A viral video alleging fraud at several Minnesota day-care centers has triggered intensified federal and state scrutiny of how public money is spent. At the same time, officials stress that the claims remain unproven and are under active investigation.
The clash between online allegations and official audits has put Gov. Tim Walz’s administration and the state’s oversight systems under a national spotlight. It comes against the backdrop of a federal prosecutor’s allegation earlier in December that half or more of approximately $18 billion in federal funds allocated to Minnesota since 2018 may have been stolen. Authorities stress that the day-care sites in conservative YouTuber Nick Shirley’s footage are now part of an expanded investigative map. Still, they have not publicly alleged a specific dollar figure of confirmed fraud tied to those particular centers.

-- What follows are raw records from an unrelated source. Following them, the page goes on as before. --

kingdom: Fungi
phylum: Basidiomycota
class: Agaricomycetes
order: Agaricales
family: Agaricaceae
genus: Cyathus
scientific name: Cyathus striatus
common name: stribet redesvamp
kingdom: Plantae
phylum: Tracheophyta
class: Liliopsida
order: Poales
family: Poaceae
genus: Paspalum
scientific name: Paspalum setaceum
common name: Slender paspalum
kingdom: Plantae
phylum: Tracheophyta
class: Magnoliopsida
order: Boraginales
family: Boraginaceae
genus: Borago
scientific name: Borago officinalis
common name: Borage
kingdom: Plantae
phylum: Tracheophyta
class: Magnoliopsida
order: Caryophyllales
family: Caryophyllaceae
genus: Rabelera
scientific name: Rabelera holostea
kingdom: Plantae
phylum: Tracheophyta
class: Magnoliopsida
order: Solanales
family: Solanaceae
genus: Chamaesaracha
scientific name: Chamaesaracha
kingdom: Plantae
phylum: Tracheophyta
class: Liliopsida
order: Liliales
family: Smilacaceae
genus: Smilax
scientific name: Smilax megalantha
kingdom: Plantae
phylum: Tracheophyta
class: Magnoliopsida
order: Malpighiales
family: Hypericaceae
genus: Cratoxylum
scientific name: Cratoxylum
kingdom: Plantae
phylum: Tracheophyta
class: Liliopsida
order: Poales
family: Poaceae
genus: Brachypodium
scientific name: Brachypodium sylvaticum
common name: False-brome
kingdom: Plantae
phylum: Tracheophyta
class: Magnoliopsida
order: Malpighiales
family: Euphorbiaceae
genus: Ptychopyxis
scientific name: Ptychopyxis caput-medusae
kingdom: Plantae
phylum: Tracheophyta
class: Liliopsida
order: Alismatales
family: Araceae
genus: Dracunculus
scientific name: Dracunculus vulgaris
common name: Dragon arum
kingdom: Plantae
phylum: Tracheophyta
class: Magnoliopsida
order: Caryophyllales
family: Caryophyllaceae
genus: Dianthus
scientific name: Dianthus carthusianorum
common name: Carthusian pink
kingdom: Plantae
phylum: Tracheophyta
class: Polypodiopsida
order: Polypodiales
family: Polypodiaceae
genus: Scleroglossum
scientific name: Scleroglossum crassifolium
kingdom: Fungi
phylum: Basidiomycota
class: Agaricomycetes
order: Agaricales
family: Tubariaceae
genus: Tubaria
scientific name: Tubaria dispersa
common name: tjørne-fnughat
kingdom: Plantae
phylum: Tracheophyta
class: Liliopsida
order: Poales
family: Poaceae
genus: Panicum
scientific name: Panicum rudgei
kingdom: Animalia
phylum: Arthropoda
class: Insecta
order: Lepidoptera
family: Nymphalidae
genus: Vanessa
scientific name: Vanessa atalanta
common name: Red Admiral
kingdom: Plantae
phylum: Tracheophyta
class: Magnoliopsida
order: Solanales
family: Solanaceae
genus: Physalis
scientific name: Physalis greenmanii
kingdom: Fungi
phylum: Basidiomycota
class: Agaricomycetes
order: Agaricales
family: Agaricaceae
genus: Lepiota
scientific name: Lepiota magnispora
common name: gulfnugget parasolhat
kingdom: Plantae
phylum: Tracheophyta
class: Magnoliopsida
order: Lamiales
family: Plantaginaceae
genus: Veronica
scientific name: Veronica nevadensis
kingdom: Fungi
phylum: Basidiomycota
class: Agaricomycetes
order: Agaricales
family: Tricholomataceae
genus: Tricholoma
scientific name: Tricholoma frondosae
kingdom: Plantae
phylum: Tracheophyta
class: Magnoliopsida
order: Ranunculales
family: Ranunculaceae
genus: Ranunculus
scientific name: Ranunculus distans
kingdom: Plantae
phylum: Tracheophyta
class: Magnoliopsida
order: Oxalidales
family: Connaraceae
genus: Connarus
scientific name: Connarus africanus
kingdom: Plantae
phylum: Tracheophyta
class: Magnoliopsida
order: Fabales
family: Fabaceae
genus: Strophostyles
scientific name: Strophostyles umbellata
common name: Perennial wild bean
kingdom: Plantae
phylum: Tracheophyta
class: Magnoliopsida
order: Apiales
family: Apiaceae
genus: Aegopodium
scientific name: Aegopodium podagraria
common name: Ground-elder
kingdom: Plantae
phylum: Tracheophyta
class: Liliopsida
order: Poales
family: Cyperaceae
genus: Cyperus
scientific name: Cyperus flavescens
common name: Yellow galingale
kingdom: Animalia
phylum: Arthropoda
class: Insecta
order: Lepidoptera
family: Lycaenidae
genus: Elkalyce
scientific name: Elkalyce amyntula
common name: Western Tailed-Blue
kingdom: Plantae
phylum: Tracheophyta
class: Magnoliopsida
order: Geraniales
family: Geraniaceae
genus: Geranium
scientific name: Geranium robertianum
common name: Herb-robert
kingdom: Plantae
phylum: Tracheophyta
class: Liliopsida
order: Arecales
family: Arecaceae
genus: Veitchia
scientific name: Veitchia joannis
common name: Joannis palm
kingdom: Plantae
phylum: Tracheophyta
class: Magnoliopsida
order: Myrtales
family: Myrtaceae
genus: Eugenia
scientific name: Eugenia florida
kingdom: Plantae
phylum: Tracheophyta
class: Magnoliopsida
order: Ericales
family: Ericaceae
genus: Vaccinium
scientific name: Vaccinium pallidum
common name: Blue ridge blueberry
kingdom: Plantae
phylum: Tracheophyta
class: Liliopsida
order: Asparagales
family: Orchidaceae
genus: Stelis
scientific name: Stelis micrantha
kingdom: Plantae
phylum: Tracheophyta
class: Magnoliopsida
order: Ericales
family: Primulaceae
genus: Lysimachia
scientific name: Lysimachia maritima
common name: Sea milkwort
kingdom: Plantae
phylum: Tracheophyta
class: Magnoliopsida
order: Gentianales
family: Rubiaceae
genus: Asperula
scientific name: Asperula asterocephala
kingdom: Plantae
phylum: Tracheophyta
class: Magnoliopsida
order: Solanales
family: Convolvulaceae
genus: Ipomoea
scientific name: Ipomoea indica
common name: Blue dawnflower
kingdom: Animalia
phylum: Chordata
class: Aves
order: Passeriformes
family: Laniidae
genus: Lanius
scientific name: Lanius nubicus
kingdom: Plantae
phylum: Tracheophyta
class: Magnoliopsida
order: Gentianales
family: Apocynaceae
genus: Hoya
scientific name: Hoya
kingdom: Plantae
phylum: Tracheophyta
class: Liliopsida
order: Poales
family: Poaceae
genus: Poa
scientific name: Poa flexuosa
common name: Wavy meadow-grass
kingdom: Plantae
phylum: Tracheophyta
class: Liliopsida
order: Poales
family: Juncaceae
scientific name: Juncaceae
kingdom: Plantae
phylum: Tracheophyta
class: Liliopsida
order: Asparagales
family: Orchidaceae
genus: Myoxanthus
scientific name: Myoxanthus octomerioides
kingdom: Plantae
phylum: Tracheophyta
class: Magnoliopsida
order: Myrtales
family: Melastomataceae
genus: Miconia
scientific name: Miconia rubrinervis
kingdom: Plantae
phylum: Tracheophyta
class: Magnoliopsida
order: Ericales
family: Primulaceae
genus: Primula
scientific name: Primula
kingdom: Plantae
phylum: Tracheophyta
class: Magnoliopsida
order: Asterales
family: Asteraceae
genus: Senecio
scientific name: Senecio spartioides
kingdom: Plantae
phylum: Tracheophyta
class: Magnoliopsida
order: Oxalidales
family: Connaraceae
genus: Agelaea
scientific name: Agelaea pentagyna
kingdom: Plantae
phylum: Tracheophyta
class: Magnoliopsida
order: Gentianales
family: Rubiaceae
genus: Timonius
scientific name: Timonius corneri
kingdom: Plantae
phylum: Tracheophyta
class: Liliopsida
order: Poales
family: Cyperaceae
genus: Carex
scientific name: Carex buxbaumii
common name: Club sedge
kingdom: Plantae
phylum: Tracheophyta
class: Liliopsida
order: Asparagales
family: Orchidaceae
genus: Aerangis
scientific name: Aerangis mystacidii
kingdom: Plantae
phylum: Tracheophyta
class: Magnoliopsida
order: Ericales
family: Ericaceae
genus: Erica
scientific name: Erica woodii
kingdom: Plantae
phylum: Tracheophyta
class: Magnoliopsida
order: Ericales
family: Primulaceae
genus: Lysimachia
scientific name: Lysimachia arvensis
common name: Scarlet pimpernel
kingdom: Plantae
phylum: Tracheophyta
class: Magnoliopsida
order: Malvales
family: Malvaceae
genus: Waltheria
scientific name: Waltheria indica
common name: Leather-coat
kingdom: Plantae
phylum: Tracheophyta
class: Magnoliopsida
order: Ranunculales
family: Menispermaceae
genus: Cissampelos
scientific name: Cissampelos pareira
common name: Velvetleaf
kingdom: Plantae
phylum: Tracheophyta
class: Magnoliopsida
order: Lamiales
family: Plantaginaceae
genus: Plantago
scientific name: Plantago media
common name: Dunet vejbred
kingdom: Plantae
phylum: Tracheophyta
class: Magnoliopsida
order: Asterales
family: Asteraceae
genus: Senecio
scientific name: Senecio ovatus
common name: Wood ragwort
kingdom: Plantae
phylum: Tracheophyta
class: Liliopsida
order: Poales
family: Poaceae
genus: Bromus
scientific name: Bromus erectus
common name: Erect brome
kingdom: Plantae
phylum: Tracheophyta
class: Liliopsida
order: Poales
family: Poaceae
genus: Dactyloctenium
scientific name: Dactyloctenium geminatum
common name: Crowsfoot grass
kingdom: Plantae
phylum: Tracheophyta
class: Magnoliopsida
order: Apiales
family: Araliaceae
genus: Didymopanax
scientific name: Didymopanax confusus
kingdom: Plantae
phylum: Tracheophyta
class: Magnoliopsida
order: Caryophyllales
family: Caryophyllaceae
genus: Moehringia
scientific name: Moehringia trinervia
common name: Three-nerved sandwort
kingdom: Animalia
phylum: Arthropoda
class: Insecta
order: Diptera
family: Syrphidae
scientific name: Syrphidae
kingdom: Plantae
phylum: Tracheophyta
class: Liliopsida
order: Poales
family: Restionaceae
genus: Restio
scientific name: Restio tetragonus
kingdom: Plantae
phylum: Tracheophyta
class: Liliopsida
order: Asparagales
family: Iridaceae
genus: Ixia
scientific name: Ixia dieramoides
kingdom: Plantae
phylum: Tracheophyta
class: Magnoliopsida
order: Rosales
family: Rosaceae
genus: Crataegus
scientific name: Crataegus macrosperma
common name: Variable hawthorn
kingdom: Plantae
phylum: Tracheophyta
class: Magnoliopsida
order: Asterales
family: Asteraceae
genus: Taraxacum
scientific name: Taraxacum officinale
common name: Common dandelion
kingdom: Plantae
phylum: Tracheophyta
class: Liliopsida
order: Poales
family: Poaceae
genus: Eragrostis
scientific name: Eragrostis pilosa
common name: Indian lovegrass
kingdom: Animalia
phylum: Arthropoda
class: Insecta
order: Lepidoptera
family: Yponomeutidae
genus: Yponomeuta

In his narration and social media posts, Shirley alleges that some centers “receive millions of dollars in taxpayer money” while not providing real childcare services, framing the situation as part of a broader fraud problem tied to facilities described as Somali‑run. State and federal authorities have not confirmed that the centers in his video engaged in criminal fraud. Still, the FBI and the Department of Homeland Security have said they are surging resources into Minnesota to investigate suspected fraud involving social service and day-care programs. These efforts predate the video’s release, with a federal jury finding in March 2025 that Minnesota restaurant owners had committed $250 million in fraud by claiming to provide meals to children but instead funding their own lifestyles.
The facilities and some community advocates have denied wrongdoing, arguing that short, unannounced visits do not accurately capture enrollment patterns, operating hours, or off‑site programming. Civil‑rights groups and Somali community leaders warn that the political reaction to the video risks stigmatizing Somali Minnesotans as a whole, even as legitimate fraud cases are pursued.